# [EXERCISE AIM]
Apart from the pictures, please restate every entry below exactly.

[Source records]
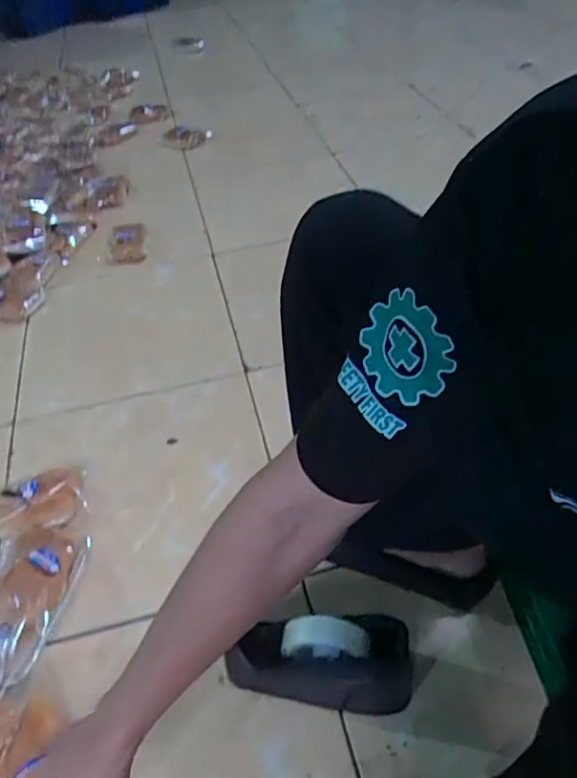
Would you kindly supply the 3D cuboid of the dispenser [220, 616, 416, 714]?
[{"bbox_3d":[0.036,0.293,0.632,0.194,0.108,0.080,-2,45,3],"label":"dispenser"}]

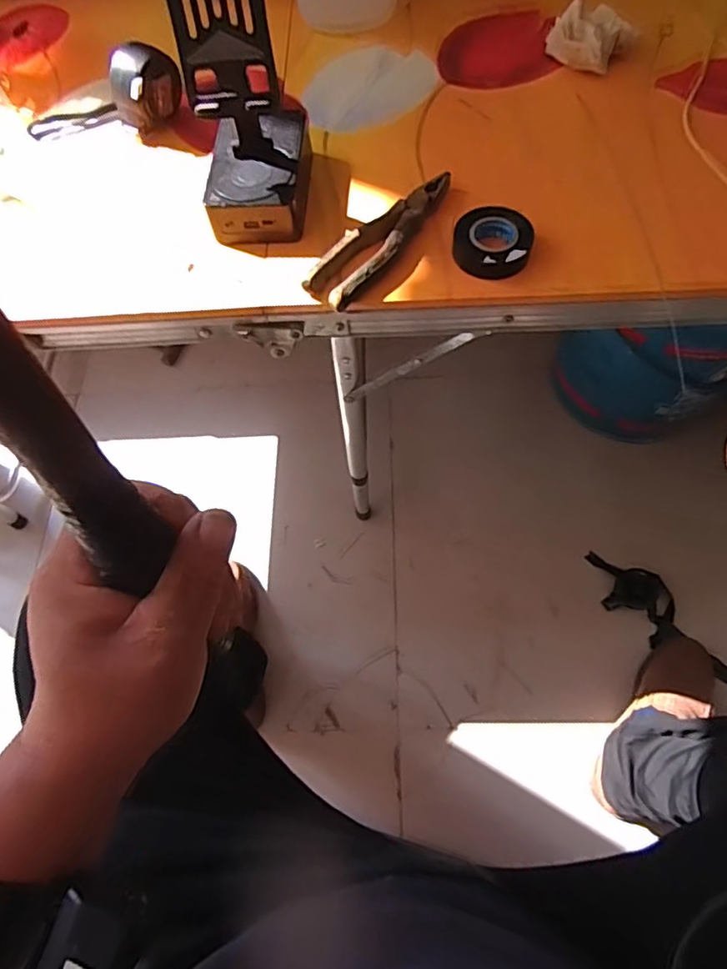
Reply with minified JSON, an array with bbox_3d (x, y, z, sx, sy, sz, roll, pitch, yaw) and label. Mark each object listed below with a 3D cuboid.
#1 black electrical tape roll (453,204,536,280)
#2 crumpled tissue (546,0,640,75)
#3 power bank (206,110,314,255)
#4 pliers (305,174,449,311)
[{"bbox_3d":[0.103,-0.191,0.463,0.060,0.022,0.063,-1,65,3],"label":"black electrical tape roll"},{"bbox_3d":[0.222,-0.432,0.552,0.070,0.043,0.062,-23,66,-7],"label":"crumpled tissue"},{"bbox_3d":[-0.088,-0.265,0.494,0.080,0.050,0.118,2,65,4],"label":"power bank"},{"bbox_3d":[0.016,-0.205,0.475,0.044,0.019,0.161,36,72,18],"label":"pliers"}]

# [EXPECTED ANSWER]
Would you kindly supply the 3D cuboid of the dispenser [220, 616, 416, 714]?
[{"bbox_3d":[0.036,0.293,0.632,0.194,0.108,0.080,-2,45,3],"label":"dispenser"}]

Reply with minified JSON, an array with bbox_3d (x, y, z, sx, sy, sz, roll, pitch, yaw) and label. Mark each object listed below with a 3D cuboid.
#1 black electrical tape roll (453,204,536,280)
#2 crumpled tissue (546,0,640,75)
#3 power bank (206,110,314,255)
#4 pliers (305,174,449,311)
[{"bbox_3d":[0.103,-0.191,0.463,0.060,0.022,0.063,-1,65,3],"label":"black electrical tape roll"},{"bbox_3d":[0.222,-0.432,0.552,0.070,0.043,0.062,-23,66,-7],"label":"crumpled tissue"},{"bbox_3d":[-0.088,-0.265,0.494,0.080,0.050,0.118,2,65,4],"label":"power bank"},{"bbox_3d":[0.016,-0.205,0.475,0.044,0.019,0.161,36,72,18],"label":"pliers"}]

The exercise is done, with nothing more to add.